3. Human rights and protection
The starting point is always that the basic rights of migrants and refugees must be protected. Basic services, such as food and housing, must be able to be ensured without compromising those of the host communities themselves.
The various players in host countries – both governmental and non-governmental – must better inform migrants of their rights and obligations, the opportunities for ‘regular’ migration, and the dangers of ‘irregular’ migration. They should also be better able to combat human trafficking.
Belgium, through its humanitarian aid, has extensive experience in helping refugees. For example, our country is investing in education and employment for Syrian refugees residing in their region. This gives them the prospect of building a new life there or returning home as soon as the situation allows.
Students from 'the South' do lab work as part of a master's degree in nematology at the UGent (VLIRUOS). That too is positive migration.
© ICP Nematology/UGent
4. Harnessing potential
Our country will also seek to better harness the potential of migration for sustainable development. This can be done, for example, by reducing the transfer costs for the money that migrants send to their families. Such remittances are globally 3 times larger than all the official development aid combined.
The diaspora – the groups of foreign origin in our country – can be encouraged to invest more in the country of origin or transfer its knowledge.
All policy areas, both in Belgium and the intervention countries, should take greater account of migration (known as a whole of government and whole of society approach). This includes education, health, agriculture and food security, work and social protection, climate and environment, and so on.
For example, Belgium cannot currently fill all its job vacancies; there are also many bottleneck occupations. The promotion and opening of legal migration routes between Africa and Europe can remedy this. This, as it happens, is an oft-repeated question from African countries.
At present, more than 1,500 scholarships are made available each year, mainly to Africans, to study or conduct research in Belgium. This could be expanded, including between African countries themselves. Robust inter-university collaboration ought to prevent ‘brain drain’.
Many migrants voluntarily return to their countries of origin. These should enjoy greater support to reintegrate with dignity and permanence.
The strategy is consistent with efforts around migration at the international level. These include the EU Pact on Migration and Asylum, the Global Compact on Refugees and the Global Compact for Safe, Orderly and Regular Migration.
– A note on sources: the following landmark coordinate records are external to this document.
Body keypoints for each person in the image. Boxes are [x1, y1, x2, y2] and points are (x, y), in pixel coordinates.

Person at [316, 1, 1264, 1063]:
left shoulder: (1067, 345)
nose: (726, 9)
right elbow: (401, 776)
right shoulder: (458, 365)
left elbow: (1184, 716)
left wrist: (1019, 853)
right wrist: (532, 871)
Migration is inextricably linked to humanity. A world without migration is simply not possible. Instead of focusing on what could go wrong, we should try to create the right conditions so that migration can be an enrichment for all. With its new strategy, the Belgian Development Cooperation is already taking up the challenge.
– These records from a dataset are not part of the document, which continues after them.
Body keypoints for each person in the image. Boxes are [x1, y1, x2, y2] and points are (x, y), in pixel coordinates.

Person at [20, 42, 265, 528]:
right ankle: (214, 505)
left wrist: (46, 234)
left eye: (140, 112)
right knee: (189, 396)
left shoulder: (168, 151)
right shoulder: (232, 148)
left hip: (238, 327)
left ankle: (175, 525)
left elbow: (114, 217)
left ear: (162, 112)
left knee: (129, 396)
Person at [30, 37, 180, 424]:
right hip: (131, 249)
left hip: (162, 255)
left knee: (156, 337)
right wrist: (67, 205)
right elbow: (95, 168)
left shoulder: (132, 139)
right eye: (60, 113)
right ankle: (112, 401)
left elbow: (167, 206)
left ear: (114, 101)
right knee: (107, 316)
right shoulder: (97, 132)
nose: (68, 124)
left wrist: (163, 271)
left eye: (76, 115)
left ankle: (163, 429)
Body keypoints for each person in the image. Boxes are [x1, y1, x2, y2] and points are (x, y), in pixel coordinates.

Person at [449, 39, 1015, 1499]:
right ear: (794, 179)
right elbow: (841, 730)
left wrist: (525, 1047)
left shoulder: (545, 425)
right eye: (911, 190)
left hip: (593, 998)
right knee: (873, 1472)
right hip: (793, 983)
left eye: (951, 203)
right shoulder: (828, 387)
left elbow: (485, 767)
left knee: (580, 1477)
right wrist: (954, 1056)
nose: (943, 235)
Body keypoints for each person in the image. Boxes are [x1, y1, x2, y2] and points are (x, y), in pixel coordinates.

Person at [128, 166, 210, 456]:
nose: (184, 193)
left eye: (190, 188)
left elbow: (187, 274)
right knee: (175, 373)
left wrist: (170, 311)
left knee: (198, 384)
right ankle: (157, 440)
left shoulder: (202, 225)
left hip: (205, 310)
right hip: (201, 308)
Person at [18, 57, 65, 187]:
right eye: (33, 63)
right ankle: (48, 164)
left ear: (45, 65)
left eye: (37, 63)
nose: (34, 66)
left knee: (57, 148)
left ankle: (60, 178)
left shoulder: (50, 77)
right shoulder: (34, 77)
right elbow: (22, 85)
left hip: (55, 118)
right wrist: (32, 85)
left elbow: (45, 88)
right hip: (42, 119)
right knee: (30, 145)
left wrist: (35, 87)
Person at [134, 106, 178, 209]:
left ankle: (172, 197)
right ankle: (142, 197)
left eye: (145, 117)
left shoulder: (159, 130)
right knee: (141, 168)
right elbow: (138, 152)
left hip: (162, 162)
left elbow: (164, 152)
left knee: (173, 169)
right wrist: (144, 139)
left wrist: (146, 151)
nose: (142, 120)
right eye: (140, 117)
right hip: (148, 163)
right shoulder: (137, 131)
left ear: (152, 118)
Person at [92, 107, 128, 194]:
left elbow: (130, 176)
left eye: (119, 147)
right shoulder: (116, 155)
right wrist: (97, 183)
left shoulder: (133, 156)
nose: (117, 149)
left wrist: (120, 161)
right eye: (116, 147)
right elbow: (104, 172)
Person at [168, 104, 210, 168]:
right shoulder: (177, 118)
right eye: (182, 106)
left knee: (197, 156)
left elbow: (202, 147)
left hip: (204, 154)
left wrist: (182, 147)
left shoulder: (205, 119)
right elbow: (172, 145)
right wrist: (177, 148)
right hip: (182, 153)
Migrant: someone who moves, temporarily or permanently, to another region (in their own country) or another country. This can be either voluntary or out of sheer necessity.
International migrant: someone who moves, temporarily or permanently, voluntarily or out of sheer necessity, to another country.
Refugee: a person who is fleeing war, violence, conflict or persecution and crosses an international border in order to seek safety in another country. A refugee under this definition enjoys protection as determined by the Geneva Convention.
Asylum seeker: a person who applies for asylum in another country, or in other words seeks international protection and a right of residence, because they are being persecuted in their own country.
Internally displaced person: someone who is forced to leave their usual place of residence due to circumstances, but still resides in their own country. They are still under the protection of their own government.